ジオプロセシング サービスの例:走行時間ポリゴン
フォルダ |
DriveTimePolygons |
目的 |
指定された走行時間値について、入力ポイントの周囲に走行時間(または走行距離)ポリゴンを作成します。 |
サービス |
DriveTimePolygonsService(ジオプロセシング サービス) |
ジオプロセシング タスク |
走行時間ポリゴンの計算 |
入力 |
|
出力 |
施設ごとの入力走行時間値または入力走行距離値のそれぞれに対応する 1 つのポリゴン。 |
データ |
ToolData フォルダで提供されるサンフランシスコ エリアの道路ネットワーク データセット |
エクステンション |
|
備考 |
到達圏を生成するために、サーバ タスクを設定して使用する必要のある基本手順について示します(これらの手順は、[配車ルート(VRP)の解析(Solve Vehicle Routing Problem)] ジオプロセシング ツールを使用して配車ルートを設定する場合と同様です)。 |
対応するフォルダ
このチュートリアルのデータは、ArcGIS.com からダウンロードできます。そのデータを C:\arcgis\ArcTutor\ に解凍します。モデルおよび対応するデータの一部は、C:\arcgis\ArcTutor\GP Service Examples\Network Analyst\DriveTimePolygons に保存されています。モデル内のネットワーク解析レイヤが参照するネットワーク データセットは、C:\arcgis\ArcTutor\GP Service Examples\Network Analyst\DriveTimePolygons にある SanFrancisco ジオデータベースに格納されています。
Calculate Drive-Time Polygons タスクについて
Calculate Drive-Time Polygons タスクの主な目的は、ユーザが指定したポイントを中心とする走行時間ポリゴンを作成することです。走行時間ポリゴンとは、そのポイントから指定された走行時間内にある走行可能なすべての道路をカバーする範囲のことです。走行時間ポリゴンは、他のフィーチャを基準としてポイントのアクセシビリティを評価するために使用できます。たとえば、食料品店から 1 分、2 分、3 分の走行時間ポリゴンを使用して、店で買い物をする可能性が最も高い人々を判断することができます。
到達圏を作成するためのジオプロセシング ツールには、[到達圏の生成(Generate Service Areas)] と [到達圏の作成(Generate Service Areas)] の 2 つがあります。この例では、[到達圏の生成(Generate Service Areas)] を使用します。これは、このツールが、到達圏サービスの作成を容易にし、サーバ環境での解析の実行を最適化することを目的にしているためです。[到達圏の生成(Generate Service Areas)] のもう 1 つの利点は、パラメータによる抑制が可能になることです。クライアントがリクエストする到達圏サイズの問題をこのパラメータによって制限することで、サーバ処理とバンド幅の使用に制限をかけることができます。たとえばこの例では、10 を超える施設数の到達圏問題を解析するリクエストをサーバが自動的に拒否するために、[最大の施設数] パラメータを 10 に設定しています。

[保存データ]

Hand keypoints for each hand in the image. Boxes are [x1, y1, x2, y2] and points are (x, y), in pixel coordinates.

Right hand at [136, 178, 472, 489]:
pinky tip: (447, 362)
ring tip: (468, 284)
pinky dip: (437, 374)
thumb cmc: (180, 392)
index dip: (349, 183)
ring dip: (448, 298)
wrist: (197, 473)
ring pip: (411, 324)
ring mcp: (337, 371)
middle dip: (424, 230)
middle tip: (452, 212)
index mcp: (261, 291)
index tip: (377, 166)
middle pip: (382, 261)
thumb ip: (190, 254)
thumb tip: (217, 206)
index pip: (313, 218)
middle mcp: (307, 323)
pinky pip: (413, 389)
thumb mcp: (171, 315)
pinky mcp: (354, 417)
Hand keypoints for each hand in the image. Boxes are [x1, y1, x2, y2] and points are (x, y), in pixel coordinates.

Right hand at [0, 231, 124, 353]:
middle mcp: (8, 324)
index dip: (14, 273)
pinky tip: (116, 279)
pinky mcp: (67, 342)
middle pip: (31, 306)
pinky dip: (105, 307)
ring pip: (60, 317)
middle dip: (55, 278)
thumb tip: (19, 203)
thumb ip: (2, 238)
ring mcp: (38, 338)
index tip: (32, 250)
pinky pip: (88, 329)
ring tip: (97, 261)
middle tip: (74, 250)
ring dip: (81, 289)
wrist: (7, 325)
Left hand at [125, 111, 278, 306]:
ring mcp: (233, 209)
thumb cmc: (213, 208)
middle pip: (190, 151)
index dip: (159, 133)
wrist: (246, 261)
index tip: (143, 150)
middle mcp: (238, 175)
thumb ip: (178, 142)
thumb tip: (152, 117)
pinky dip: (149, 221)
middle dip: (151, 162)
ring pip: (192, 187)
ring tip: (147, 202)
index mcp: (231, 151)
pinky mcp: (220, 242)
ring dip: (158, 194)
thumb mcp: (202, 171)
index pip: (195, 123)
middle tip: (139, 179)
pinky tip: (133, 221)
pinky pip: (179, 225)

--

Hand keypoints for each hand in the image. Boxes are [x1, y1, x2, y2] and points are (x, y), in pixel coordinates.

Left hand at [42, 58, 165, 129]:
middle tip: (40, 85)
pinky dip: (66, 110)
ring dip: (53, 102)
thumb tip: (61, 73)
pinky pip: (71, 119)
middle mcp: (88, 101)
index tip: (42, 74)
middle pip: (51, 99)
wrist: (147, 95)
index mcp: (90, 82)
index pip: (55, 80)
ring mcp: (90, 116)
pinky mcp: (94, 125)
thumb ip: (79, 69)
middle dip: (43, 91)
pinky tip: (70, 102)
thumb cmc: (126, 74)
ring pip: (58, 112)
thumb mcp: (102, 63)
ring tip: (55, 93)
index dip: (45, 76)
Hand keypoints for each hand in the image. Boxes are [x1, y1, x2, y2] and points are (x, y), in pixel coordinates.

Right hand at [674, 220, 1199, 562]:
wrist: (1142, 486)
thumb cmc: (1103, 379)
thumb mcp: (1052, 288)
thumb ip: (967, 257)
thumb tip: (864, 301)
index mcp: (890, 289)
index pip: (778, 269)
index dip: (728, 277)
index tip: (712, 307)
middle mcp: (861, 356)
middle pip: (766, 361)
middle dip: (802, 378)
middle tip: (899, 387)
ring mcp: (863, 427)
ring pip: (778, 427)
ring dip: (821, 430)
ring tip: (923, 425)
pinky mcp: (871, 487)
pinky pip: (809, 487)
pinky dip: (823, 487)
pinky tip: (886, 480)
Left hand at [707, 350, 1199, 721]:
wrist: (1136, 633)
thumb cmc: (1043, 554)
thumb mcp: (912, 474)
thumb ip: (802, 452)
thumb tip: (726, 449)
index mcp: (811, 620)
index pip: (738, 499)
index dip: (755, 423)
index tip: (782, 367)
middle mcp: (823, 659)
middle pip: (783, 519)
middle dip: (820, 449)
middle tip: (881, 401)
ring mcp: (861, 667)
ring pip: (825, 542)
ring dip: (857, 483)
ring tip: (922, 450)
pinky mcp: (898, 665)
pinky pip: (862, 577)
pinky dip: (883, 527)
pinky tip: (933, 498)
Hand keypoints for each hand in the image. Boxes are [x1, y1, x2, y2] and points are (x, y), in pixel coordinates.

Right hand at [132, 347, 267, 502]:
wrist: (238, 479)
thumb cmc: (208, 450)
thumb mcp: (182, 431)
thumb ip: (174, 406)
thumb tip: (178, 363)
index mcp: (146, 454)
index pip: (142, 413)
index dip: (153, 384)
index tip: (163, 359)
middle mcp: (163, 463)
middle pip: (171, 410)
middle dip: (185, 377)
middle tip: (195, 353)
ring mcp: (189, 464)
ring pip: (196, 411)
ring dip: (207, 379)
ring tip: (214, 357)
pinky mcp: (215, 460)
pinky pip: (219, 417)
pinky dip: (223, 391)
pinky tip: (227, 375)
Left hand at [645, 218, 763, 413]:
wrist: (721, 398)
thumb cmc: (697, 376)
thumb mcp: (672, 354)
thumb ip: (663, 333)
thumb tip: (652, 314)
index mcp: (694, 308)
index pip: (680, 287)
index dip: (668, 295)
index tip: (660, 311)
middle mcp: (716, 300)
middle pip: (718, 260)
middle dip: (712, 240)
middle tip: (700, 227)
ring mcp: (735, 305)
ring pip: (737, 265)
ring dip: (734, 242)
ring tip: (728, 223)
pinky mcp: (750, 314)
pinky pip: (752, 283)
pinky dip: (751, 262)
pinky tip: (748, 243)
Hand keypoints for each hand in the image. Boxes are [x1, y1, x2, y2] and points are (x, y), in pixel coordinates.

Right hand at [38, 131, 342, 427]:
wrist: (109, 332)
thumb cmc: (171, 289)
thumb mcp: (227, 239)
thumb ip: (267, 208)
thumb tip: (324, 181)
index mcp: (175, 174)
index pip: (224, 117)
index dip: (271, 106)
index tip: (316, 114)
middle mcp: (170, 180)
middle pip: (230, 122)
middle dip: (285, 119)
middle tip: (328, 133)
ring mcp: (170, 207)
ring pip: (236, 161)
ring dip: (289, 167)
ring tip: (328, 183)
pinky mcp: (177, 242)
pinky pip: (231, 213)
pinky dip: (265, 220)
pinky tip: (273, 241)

---

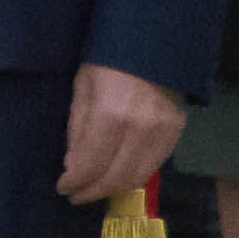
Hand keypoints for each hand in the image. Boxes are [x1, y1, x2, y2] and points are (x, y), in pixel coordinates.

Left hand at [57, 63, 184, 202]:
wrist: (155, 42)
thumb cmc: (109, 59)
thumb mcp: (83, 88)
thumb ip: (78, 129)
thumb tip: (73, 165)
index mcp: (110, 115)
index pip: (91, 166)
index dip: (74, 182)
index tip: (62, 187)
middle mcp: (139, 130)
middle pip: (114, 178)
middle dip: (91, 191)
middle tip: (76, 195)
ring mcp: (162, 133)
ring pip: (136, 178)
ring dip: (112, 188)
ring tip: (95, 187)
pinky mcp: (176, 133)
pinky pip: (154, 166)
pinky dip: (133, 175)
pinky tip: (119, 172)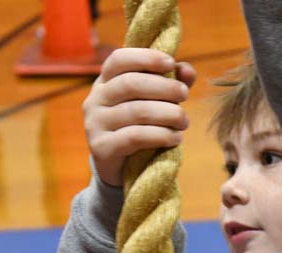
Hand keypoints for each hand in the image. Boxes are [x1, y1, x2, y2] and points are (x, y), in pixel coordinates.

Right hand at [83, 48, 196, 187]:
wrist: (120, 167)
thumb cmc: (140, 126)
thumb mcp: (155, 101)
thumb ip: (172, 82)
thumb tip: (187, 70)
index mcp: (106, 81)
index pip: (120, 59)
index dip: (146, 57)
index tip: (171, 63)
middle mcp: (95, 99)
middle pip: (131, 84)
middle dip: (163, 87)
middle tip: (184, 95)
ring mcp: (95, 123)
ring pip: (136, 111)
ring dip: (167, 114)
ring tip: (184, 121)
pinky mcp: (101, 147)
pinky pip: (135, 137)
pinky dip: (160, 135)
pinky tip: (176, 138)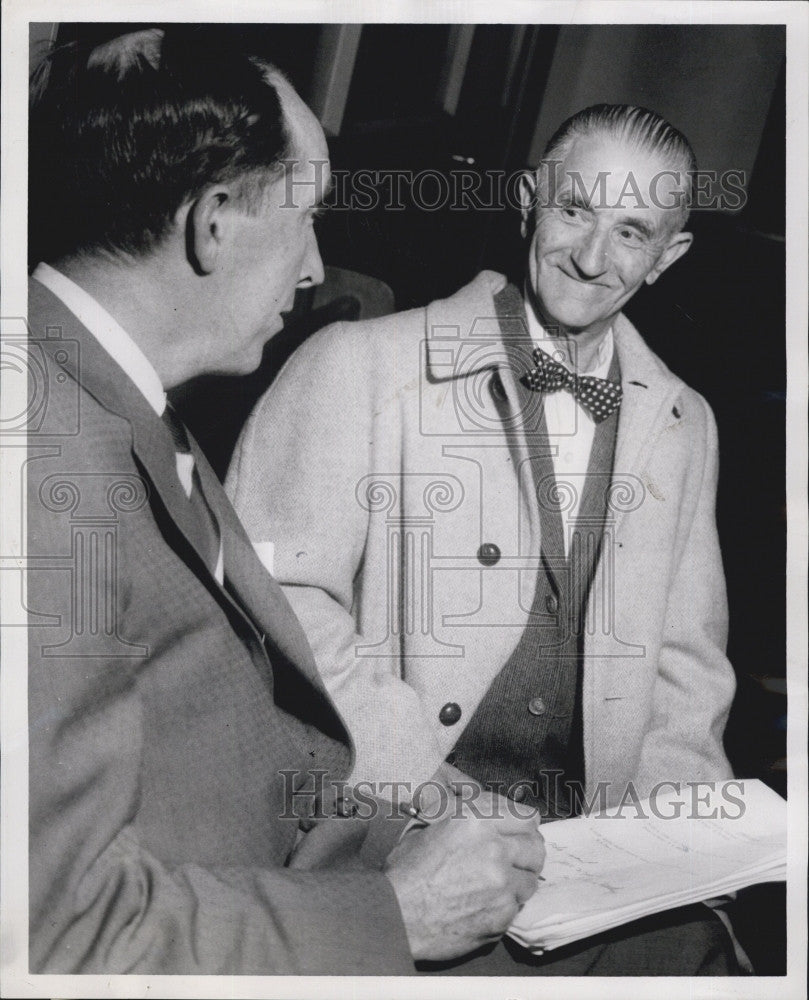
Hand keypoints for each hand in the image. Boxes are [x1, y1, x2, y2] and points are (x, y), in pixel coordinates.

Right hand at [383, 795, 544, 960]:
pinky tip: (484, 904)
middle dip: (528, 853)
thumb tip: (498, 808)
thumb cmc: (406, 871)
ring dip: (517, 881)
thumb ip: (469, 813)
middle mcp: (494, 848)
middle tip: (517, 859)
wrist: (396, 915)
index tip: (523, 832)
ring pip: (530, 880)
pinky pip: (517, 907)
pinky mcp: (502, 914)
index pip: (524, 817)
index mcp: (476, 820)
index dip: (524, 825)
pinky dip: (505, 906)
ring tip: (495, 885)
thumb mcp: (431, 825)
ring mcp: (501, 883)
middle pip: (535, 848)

**演習課題**
• 1. 提示文のうち「Calculate Drive-Time Polygons タスクの主な目的は」で始まる段落を、主要な事実を残したまま箇条書きにまとめてください。
• 2. 提示文の「Calculate Drive-Time Polygons タスクについて」から「パラメータを 10 に設定しています。」までの箇所を、一字一句変えずに書き写してください。

**解答一覧**
• 1.
- Calculate Drive-Time Polygons タスクの主な目的は、ユーザが指定したポイントを中心とする走行時間ポリゴンを作成することです。
- 走行時間ポリゴンとは、そのポイントから指定された走行時間内にある走行可能なすべての道路をカバーする範囲です。
- 走行時間ポリゴンは、他のフィーチャを基準としてポイントのアクセシビリティを評価するのに使用できます。
- 例として、食料品店から 1 分、2 分、3 分の走行時間ポリゴンを使うと、店で買い物をする可能性が最も高い人々を判断できます。

• 2.
Calculate Drive-Time Polygons タスクについて
Calculate Drive-Time Polygons タスクの主な目的は、ユーザが指定したポイントを中心とする走行時間ポリゴンを作成することです。走行時間ポリゴンとは、そのポイントから指定された走行時間内にある走行可能なすべての道路をカバーする範囲のことです。走行時間ポリゴンは、他のフィーチャを基準としてポイントのアクセシビリティを評価するために使用できます。たとえば、食料品店から 1 分、2 分、3 分の走行時間ポリゴンを使用して、店で買い物をする可能性が最も高い人々を判断することができます。
到達圏を作成するためのジオプロセシング ツールには、[到達圏の生成(Generate Service Areas)] と [到達圏の作成(Generate Service Areas)] の 2 つがあります。この例では、[到達圏の生成(Generate Service Areas)] を使用します。これは、このツールが、到達圏サービスの作成を容易にし、サーバ環境での解析の実行を最適化することを目的にしているためです。[到達圏の生成(Generate Service Areas)] のもう 1 つの利点は、パラメータによる抑制が可能になることです。クライアントがリクエストする到達圏サイズの問題をこのパラメータによって制限することで、サーバ処理とバンド幅の使用に制限をかけることができます。たとえばこの例では、10 を超える施設数の到達圏問題を解析するリクエストをサーバが自動的に拒否するために、[最大の施設数] パラメータを 10 に設定しています。